▸ Supplied text:

Ammonium carbamate is a chemical compound with the formula [NH4][H2NCO2] consisting of ammonium cation NH4(+) and carbamate anion NH2COO(−). It is a white solid that is extremely soluble in water, less so in alcohol. Ammonium carbamate can be formed by the reaction of ammonia NH3 with carbon dioxide CO2, and will slowly decompose to those gases at ordinary temperatures and pressures. It is an intermediate in the industrial synthesis of urea (NH2)2CO, an important fertilizer.

==Properties==
===Solid-gas equilibrium===
In a closed container solid ammonium carbamate is in equilibrium with carbon dioxide and ammonia

[NH4][NH2CO2] ⇌ 2 NH3 + CO2

Lower temperatures shift the equilibrium towards the carbamate.

At higher temperatures ammonium carbamate condenses into urea:

[NH4][NH2CO2] → (NH2)2CO + H2O

This reaction was first discovered in 1870 by Bassarov, by heating ammonium carbamate in sealed glass tubes at temperatures ranging from 130 to 140 °C.

===Equilibrium in water===
At ordinary temperatures and pressures, ammonium carbamate exists in aqueous solutions as an equilibrium with ammonia and carbon dioxide, and the anions bicarbonate, HCO3(−), and carbonate, CO3(2−). Indeed, solutions of ammonium carbonate or bicarbonate will contain some carbamate anions too.
H2NCO2(-) + 2H2O <-> NH4(+) + HCO3(-) + OH(-)

▸ Dataset excerpts:
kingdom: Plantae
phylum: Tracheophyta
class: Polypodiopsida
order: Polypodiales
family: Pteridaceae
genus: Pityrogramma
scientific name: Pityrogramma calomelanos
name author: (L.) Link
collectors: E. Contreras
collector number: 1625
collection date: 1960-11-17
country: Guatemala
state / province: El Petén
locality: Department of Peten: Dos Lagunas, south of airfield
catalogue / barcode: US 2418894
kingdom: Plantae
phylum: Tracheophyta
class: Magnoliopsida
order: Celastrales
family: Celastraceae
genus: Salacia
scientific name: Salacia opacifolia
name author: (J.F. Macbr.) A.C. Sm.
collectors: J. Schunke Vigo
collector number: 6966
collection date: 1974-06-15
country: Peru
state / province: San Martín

▸ Brief 1: Output the ammonium carbamate passage word for word from "Lower temperatures shift" up to and including "130 to 140 °C.".
▸ Brief 2: According to the ammonium carbamate passage, at what temperatures did Bassarov heat ammonium carbamate when he first discovered its conversion to urea?
▸ Brief 3: Using the ammonium carbamate passage, explain in one to three sentences why solutions of ammonium carbonate or bicarbonate also contain some carbamate anions.
The entries have nothing to do with the ammonium carbamate passage.

▸ Expected answer 1:
Lower temperatures shift the equilibrium towards the carbamate.

At higher temperatures ammonium carbamate condenses into urea:

[NH4][NH2CO2] → (NH2)2CO + H2O

This reaction was first discovered in 1870 by Bassarov, by heating ammonium carbamate in sealed glass tubes at temperatures ranging from 130 to 140 °C.

▸ Expected answer 2: From 130 to 140 °C.

▸ Expected answer 3: At ordinary temperatures and pressures, ammonium carbamate in water exists in equilibrium with ammonia, carbon dioxide, bicarbonate and carbonate. Because this equilibrium links those species, solutions of ammonium carbonate or bicarbonate also contain some carbamate anions.